Over and over again, in every industry, precisely the same calculation takes place. “Should I pay significantly more to have it done the old way, the local way, the traditional way, the way that pays my neighbor a living wage—or should I keep the money?”
[...]
Abstract macroeconomic theories are irrelevant to the people making a million tiny microeconomic decisions every day in a hypercompetitive world. And those decisions repeatedly favor fast and cheap over slow and expensive.
Over the weekend I picked up Seth Godin’s new book, Linchpin: Are You Indispensable? from the library. (My hold request was behind a few others. I think this is a good thing: it means there’s people in the Sarasota area who (a) use the library for its intended purposes, and (b) know enough about Seth Godin to want to reserve his new book within the first few weeks after it hits the shelves.)
I’m still only in the first chapter, but I really like what I’ve read so far. This seems to be a bit different from Godin’s previous books.

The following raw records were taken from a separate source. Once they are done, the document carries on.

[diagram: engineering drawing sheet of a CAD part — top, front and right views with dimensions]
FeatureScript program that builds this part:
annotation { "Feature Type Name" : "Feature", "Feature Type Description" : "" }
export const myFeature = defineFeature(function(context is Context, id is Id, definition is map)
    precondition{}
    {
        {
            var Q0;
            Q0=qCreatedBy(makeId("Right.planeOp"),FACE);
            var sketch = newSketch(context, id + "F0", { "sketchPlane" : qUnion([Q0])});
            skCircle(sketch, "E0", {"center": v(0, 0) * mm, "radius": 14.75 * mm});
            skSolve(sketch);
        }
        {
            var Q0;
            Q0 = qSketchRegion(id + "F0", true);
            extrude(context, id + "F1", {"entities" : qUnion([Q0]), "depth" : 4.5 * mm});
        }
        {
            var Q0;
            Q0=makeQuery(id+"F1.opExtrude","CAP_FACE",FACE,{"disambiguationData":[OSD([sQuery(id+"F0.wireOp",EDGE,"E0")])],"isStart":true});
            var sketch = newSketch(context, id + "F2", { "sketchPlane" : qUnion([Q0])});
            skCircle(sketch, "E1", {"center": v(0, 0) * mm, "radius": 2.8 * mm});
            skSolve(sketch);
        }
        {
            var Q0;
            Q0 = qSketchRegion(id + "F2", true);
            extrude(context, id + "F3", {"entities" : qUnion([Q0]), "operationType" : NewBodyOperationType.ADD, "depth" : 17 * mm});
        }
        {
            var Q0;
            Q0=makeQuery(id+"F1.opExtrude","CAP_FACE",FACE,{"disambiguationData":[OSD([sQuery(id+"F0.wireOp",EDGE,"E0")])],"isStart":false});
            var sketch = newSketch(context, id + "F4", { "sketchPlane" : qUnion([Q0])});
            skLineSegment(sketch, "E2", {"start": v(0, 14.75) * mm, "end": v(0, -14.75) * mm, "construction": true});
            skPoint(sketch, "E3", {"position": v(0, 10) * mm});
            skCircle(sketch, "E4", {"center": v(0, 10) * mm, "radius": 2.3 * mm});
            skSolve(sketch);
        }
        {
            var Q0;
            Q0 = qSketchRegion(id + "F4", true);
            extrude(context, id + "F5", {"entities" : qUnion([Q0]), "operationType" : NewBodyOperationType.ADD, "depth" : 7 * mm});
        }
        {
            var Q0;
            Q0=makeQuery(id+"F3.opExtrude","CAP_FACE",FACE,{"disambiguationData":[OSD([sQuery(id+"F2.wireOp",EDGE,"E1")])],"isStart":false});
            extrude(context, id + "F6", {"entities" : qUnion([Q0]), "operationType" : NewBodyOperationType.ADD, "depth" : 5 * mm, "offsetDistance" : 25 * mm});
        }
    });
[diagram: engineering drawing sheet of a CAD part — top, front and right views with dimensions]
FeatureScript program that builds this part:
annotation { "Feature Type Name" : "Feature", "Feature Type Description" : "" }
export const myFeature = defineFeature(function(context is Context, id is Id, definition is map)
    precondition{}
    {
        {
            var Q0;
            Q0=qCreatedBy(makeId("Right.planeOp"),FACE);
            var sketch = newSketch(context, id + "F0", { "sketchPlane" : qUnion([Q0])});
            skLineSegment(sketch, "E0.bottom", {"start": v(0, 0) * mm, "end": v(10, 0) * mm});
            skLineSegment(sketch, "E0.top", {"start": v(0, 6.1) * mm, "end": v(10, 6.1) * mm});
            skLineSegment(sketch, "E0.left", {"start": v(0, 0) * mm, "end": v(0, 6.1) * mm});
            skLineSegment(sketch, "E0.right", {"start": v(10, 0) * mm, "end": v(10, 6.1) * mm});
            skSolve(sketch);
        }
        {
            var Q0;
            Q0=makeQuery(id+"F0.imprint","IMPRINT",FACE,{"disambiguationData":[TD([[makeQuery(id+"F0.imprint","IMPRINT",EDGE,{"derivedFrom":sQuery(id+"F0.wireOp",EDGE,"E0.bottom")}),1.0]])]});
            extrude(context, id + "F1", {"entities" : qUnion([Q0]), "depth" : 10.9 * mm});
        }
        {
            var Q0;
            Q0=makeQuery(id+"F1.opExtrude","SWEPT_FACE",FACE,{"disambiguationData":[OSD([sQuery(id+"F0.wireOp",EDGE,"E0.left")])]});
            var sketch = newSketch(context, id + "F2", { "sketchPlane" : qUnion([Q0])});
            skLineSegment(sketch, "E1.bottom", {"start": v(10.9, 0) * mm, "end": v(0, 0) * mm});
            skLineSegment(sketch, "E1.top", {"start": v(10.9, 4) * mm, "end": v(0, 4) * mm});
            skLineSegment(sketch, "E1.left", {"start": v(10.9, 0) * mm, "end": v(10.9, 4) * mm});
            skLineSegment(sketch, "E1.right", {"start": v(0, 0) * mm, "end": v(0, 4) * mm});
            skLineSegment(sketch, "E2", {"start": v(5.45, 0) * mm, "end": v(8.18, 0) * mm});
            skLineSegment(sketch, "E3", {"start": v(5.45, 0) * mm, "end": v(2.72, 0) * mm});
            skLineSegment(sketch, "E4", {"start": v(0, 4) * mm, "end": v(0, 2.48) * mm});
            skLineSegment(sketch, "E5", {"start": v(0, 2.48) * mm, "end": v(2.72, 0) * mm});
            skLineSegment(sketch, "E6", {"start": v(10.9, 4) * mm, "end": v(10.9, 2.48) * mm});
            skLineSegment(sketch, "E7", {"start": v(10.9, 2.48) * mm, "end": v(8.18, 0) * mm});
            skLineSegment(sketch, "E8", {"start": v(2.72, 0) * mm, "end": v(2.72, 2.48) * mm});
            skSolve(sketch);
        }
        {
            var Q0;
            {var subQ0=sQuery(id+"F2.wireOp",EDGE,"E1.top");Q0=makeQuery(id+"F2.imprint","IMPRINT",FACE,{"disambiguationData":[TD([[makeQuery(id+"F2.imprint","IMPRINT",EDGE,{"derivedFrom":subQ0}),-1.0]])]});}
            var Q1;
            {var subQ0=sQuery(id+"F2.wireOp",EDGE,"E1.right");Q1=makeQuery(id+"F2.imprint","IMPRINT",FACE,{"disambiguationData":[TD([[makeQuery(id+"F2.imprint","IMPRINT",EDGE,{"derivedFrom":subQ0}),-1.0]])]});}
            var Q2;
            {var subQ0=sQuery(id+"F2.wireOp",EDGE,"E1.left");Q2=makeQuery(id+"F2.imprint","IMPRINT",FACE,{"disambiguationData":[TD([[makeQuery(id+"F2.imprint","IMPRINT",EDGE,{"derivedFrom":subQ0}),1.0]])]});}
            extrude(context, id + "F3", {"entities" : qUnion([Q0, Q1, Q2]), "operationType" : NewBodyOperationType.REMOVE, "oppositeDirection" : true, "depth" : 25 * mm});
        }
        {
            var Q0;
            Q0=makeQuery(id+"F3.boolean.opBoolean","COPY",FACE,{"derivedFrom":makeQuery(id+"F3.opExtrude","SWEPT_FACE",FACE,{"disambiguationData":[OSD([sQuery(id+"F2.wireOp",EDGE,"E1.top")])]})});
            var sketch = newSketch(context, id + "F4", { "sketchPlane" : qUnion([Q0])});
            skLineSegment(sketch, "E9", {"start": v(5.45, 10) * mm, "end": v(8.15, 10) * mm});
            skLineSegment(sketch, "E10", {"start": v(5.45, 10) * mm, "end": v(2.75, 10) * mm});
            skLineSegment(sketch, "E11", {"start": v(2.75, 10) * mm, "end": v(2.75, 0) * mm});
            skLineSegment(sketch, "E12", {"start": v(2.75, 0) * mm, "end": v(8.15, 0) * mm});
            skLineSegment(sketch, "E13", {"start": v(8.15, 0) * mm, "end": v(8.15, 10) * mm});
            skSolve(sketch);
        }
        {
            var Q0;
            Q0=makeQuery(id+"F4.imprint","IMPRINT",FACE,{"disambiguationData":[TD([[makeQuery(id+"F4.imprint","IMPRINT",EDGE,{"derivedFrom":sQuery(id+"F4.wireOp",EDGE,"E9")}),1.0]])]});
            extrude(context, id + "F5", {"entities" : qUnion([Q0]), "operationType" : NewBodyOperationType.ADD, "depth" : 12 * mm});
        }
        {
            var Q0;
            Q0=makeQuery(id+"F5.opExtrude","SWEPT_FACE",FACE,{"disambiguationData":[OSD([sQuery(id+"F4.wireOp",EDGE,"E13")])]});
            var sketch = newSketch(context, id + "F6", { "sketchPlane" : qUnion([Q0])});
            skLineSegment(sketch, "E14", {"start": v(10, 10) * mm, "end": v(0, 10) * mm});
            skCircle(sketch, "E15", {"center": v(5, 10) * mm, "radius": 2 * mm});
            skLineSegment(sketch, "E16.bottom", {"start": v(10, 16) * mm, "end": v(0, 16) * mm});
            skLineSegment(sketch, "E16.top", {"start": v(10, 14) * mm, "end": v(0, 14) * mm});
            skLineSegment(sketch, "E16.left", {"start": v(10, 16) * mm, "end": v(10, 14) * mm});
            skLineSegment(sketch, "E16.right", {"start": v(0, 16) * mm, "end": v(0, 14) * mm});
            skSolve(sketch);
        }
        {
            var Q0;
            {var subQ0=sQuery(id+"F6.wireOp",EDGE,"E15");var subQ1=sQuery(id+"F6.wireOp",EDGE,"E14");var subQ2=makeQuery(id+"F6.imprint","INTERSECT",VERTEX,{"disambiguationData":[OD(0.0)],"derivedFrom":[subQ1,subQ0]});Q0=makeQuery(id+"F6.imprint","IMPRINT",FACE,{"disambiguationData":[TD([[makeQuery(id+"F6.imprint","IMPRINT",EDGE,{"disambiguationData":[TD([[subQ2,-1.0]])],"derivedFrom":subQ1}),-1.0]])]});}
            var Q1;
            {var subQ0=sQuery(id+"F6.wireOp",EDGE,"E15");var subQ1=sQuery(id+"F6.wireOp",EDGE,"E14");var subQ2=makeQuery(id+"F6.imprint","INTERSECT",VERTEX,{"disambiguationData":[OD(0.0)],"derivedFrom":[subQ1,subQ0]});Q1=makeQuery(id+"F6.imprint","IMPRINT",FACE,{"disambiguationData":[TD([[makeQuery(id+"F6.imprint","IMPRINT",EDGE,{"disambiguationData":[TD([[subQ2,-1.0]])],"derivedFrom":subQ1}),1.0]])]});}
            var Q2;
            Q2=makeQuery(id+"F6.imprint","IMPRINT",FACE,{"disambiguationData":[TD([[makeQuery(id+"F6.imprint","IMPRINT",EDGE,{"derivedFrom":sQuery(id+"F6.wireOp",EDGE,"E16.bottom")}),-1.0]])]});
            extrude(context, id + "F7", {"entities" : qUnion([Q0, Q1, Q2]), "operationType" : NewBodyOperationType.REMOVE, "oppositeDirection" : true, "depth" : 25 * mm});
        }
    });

I can’t quite put my finger on it, but he almost seems to be focusing more on sociological issues and concepts in this book’s opening, where previous books started off using more personal anecdotes and individual experiences. It makes Linchpin feel like it doesn’t belong with his previous “business/marketing” books so much as with McKibben’s Deep Economy and Postman’s Technopoly
.
I like that. And even if it’s not how the rest of the book will read, it’s still good for Godin. Criticism levied toward the ideas in his books often takes the tone of “he’s just a clueless huckster using anecdotes to advance untested ideas.” This opening shows that, at the very least, he’s done his homework.